= José Luis Torregrosa =

Spanish singer

José Luis Torregrosa (December 4, 1944 in Talavera de la Reina, Toledo – November 5, 2007 in Málaga) was a Spanish singer, musician, composer, and record producer. He worked with numerous artists including Julio Iglesias, Salvatore Adamo, Nino Bravo, and Massiel. His career was terminated in 1996 after suffering from cancer of the larynx; he later died from lung cancer.

== Biography ==

=== Early years ===
Torregrosa was born in Talavera de la Reina, Toledo. He got married very young and came to live in Torremolinos, Malaga. There he began to work in music, combining it with other jobs that came to him and left him more money at that time. Some venues hired him some nights as a singer, he stood out a lot for his powerful voice, which was compared in many cases with a multitude of artists. Torregrosa began to shine at night in Torremolinos and people admired him, and listened with pleasure to Torregrosa's talent. The singer began to become an emblematic sign of Torremolinos in the 60s.
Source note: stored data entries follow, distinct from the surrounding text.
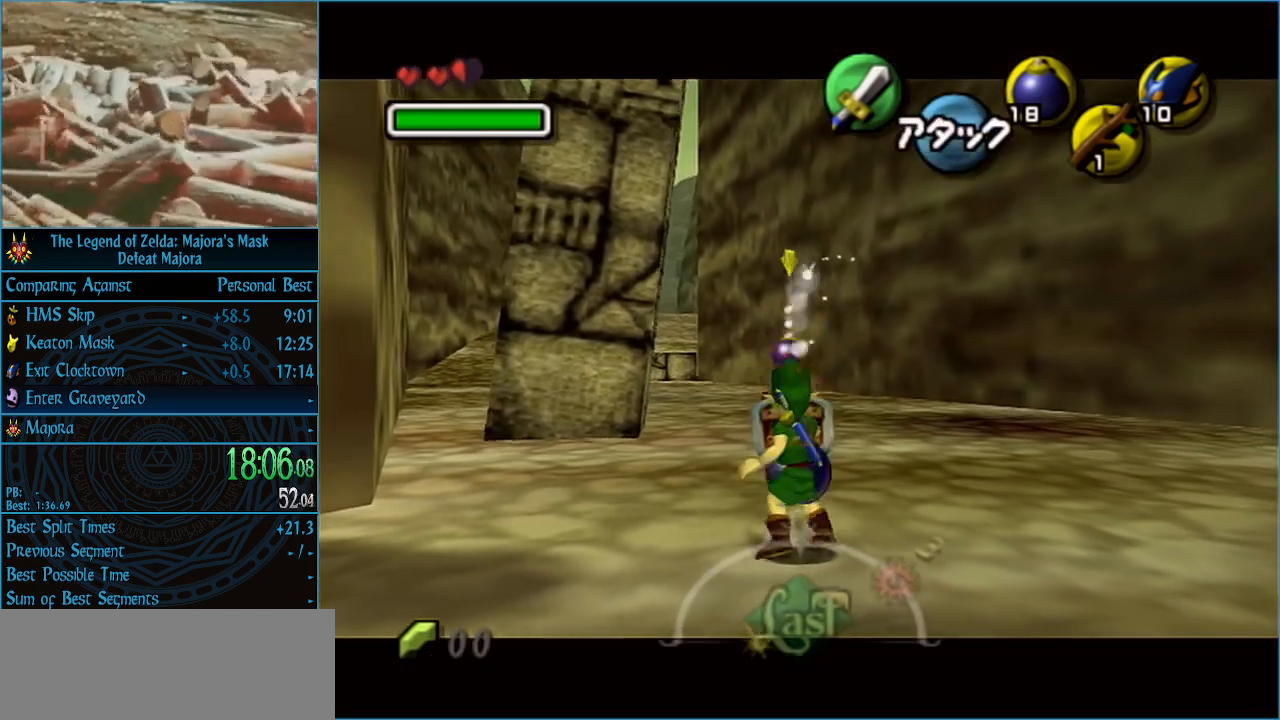
{"buttons": ["L1", "R1"], "left_stick": "center", "events": []}
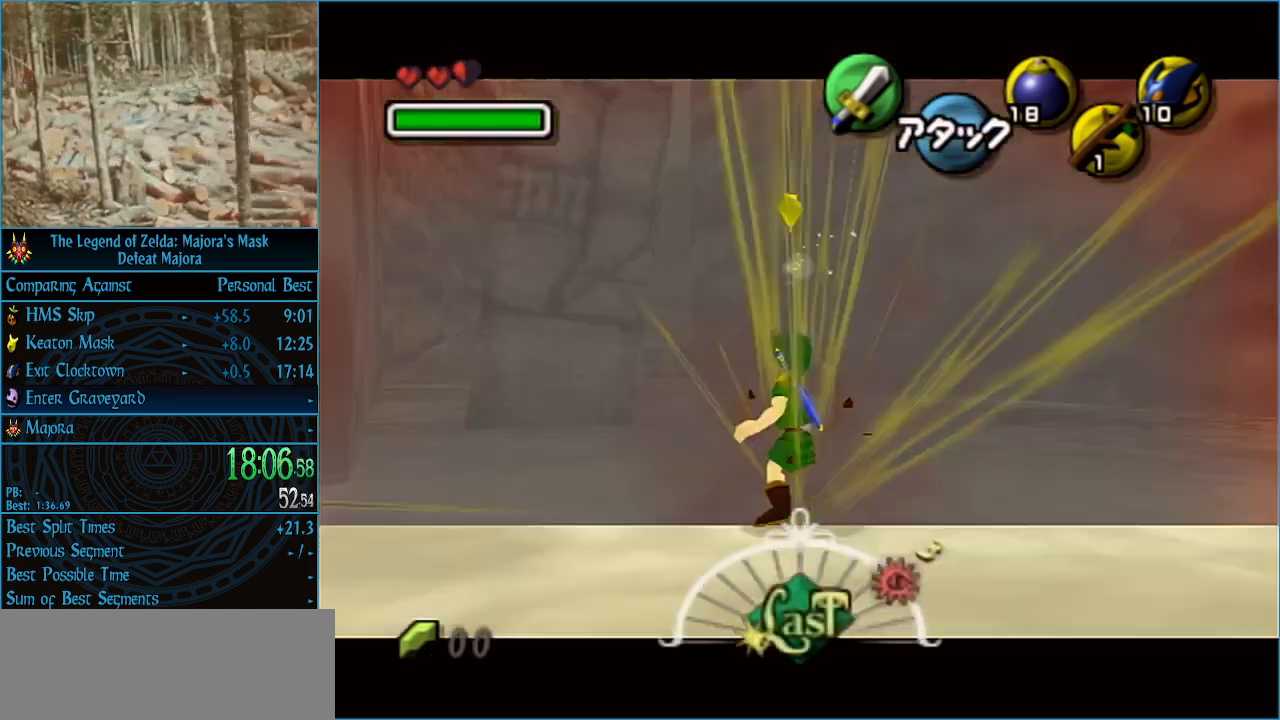
{"buttons": ["L1"], "left_stick": "center", "events": [[233, "R1", "up"]]}
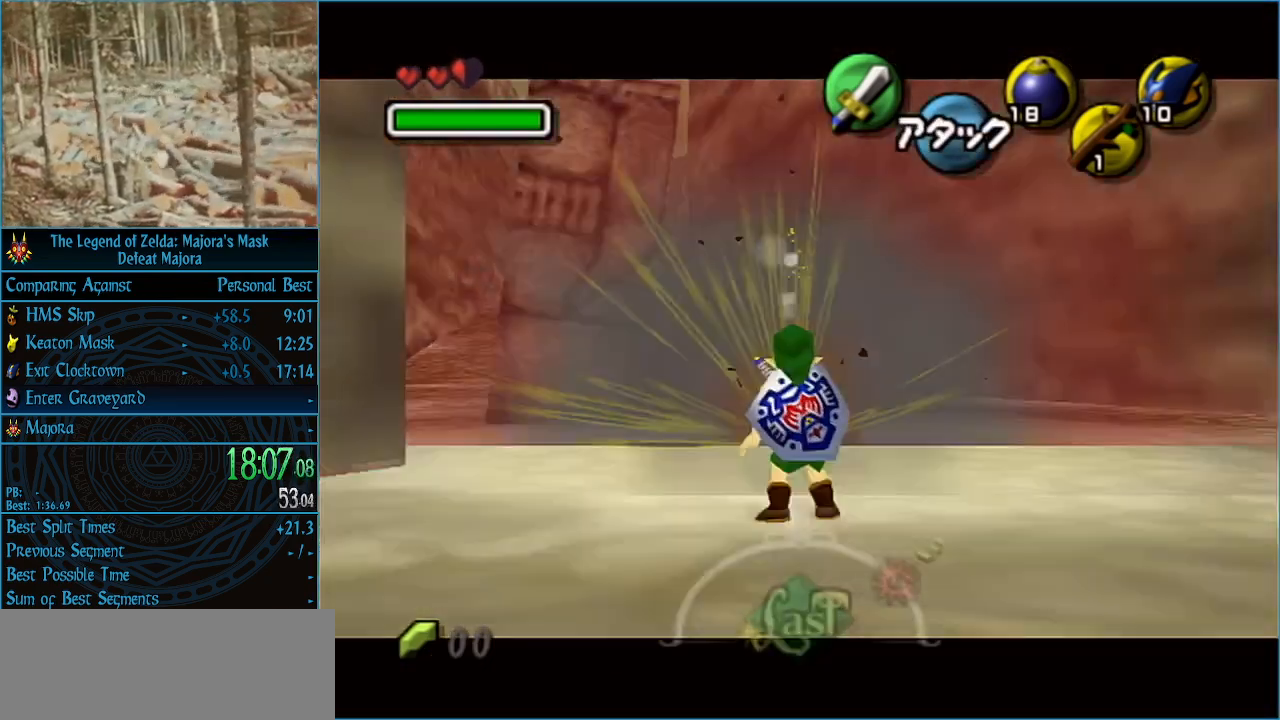
{"buttons": ["A"], "left_stick": "up-left", "events": [[33, "L1", "up"], [133, "left_stick", "up-left"], [467, "A", "down"]]}
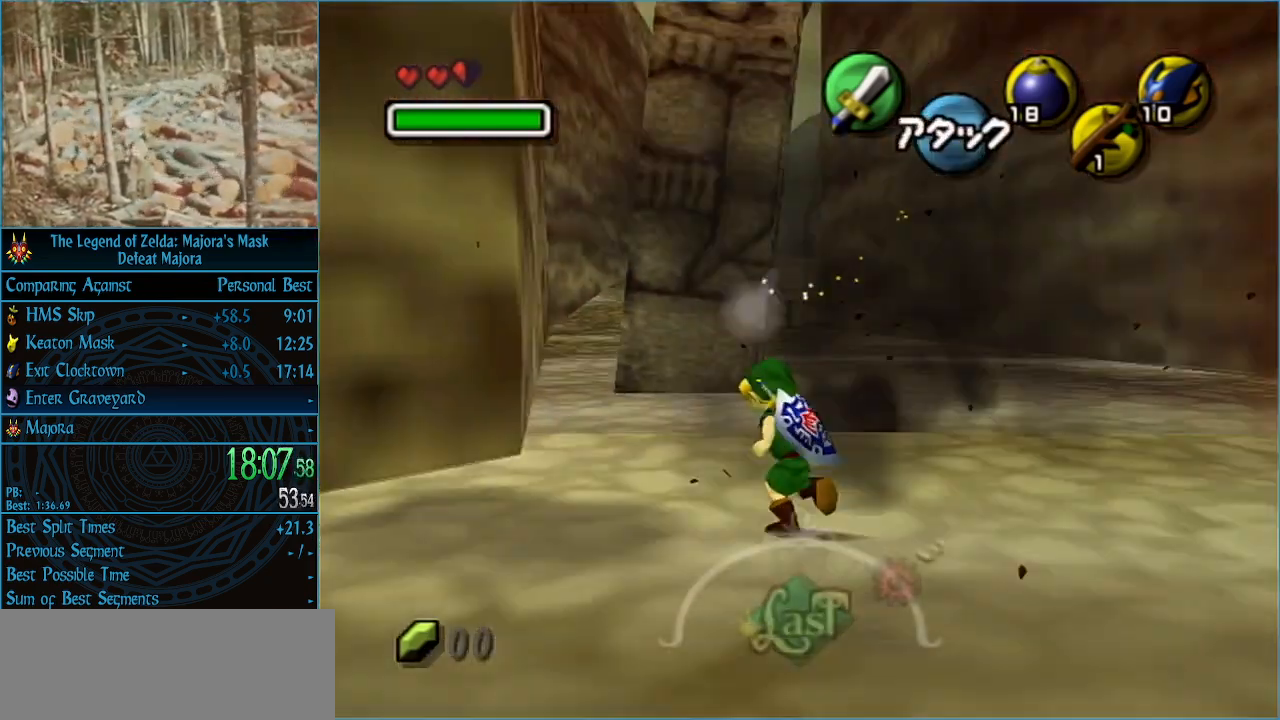
{"buttons": [], "left_stick": "up", "events": [[33, "A", "up"], [100, "A", "down"], [167, "left_stick", "up"], [200, "A", "up"]]}
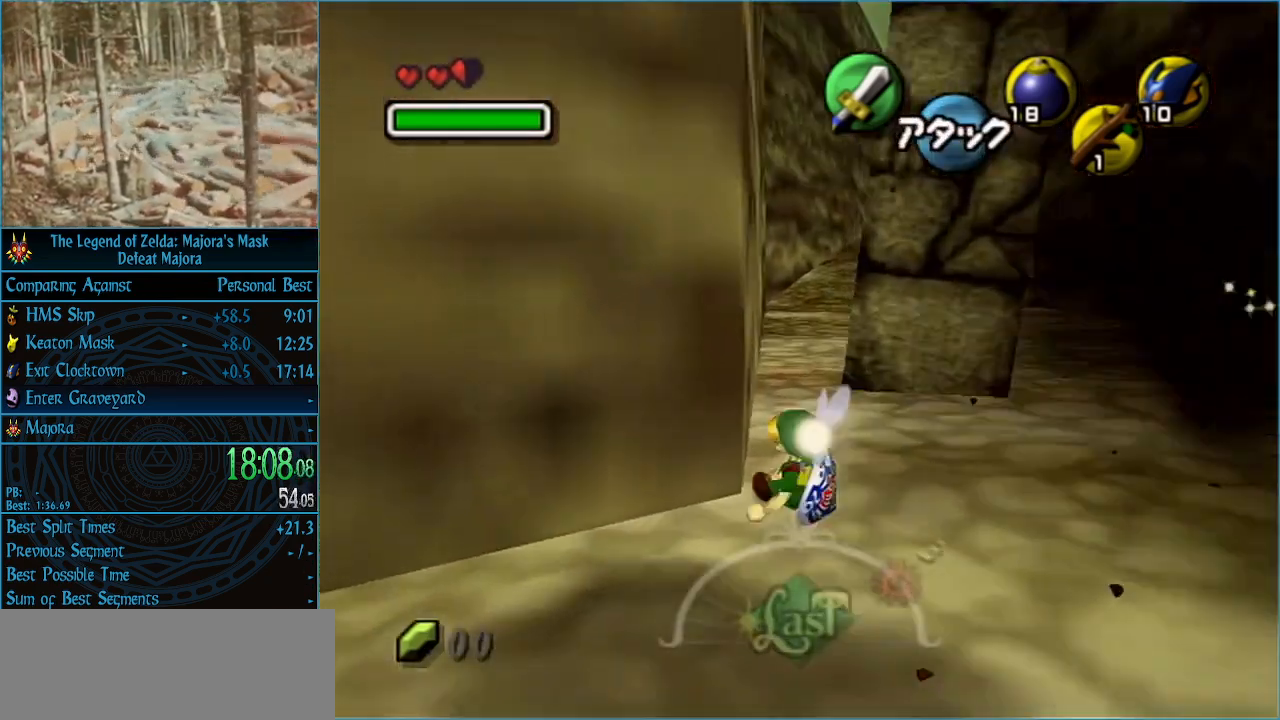
{"buttons": ["A"], "left_stick": "up", "events": [[300, "A", "down"], [367, "A", "up"], [433, "A", "down"]]}
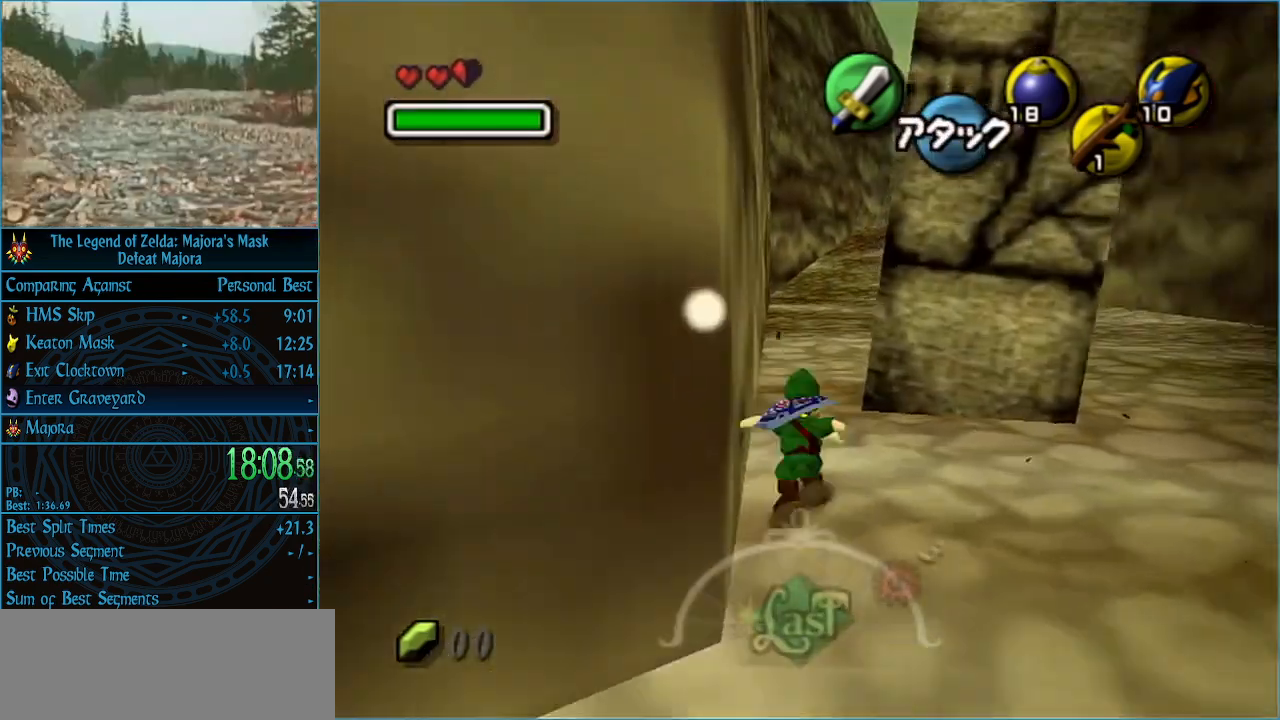
{"buttons": [], "left_stick": "up", "events": [[67, "A", "up"]]}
He dominated many styles, people danced with him from a ballad to a salsa.

=== Musical career ===
In 1968, Torregrosa signed a contract with the "Mi Bohío" nightclub, Torregrosa sang there where they offered him a good salary, and then Torregrosa began to live from music. The singer was one of the attractions of the room, that he packed whenever he sang, people enjoyed his great voice and his music. During those years he began to compose some of his own songs, among which stood out: Tu Bella Timidez, Oh Min Alskling, Remember My Love and Nothing New. Torregrosa made vinyl records of two or three of his own songs. In 1971, in Mi Bohío they were listening to Torregrosa, artists like Julio Iglesias and Salvatore Adamo.

In 1972, the cyclist Federico Martín Bahamontes also visited Torregrosa. The singer enjoyed singing in Mi Bohío where he spent great moments of his musical career, between the end of the 70s and the beginning of the 80s, Torregrosa recorded an album, Recuerdos, a compilation album in vinyl format that includes all the songs he had recorded. and some versions of classics like, My Way. On the album he obtained the collaboration of the three women that Massiel had as choirs in the 1968 Eurovision Song Contest. In 1980, Torregrosa left Mi Bohío and began working at "Apartamentos Bajondillo" where he also

=== Last Years and Throat Cancer ===
In the 90s, Torregrosa was still working at Apartamentos Bajondillo and his musical career did not give any kind of ups and downs. In 1996, doctors detected cancer of the larynx, Torregrosa was forced to temporarily withdraw from music while he battled his illness. In the summer of 1996, he underwent an operation and the cancer was removed and he began a long recovery, but once he recovered he would have a chronic hoarseness that would accompany him until the end of his days, Torregrosa would then lose his powerful voice. Torregrosa could never sing again. Indeed, when he recovered, he was hoarse and lost his voice.

=== Death ===
Coping with his illness, in 2007, he was diagnosed with lung cancer, the cancer was in a very advanced stage of metastasis. On the morning of November 5, 2007, Torregrosa died at the Virgen de la Victoria Hospital. The next day, his body was cremated and buried in the Malaga Cemetery Park.